→ What this task involves
Change every "Example" in the rows below to "Item" and leave the rest untouched.

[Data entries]
┄┄┄┄┄┄┄┄┄┄
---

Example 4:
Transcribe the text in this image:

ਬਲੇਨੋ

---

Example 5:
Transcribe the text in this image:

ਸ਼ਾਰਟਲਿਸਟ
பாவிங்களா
┄┄┄┄┄┄┄┄┄┄
→ Exercise result
---

Item 4:
Transcribe the text in this image:

ਬਲੇਨੋ

---

Item 5:
Transcribe the text in this image:

ਸ਼ਾਰਟਲਿਸਟ
பாவிங்களா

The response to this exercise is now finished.